*** Opening PROVIDED MATERIAL ***

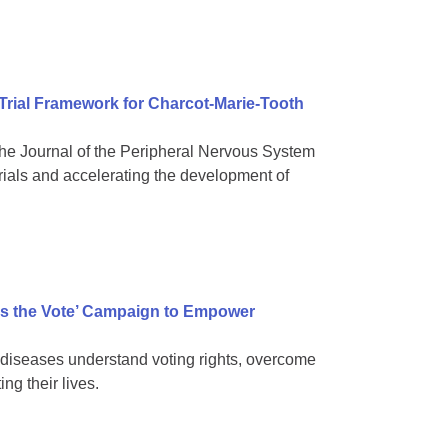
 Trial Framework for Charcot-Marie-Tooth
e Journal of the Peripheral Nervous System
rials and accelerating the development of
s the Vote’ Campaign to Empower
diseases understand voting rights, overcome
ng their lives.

*** Closing PROVIDED MATERIAL ***
*** Opening PROVIDED MATERIAL ***

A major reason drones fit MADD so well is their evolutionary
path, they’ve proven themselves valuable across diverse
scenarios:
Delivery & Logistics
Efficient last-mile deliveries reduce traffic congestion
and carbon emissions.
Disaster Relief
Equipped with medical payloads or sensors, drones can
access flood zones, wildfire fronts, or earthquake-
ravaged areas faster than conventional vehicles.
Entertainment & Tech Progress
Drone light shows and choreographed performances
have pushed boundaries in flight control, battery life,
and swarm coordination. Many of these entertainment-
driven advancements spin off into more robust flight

*** Closing PROVIDED MATERIAL ***

*PROBLEM*: Among the entries, find every line holding "their" and return it.

*RESULT FOR THIS TASK*:
ng their lives.
A major reason drones fit MADD so well is their evolutionary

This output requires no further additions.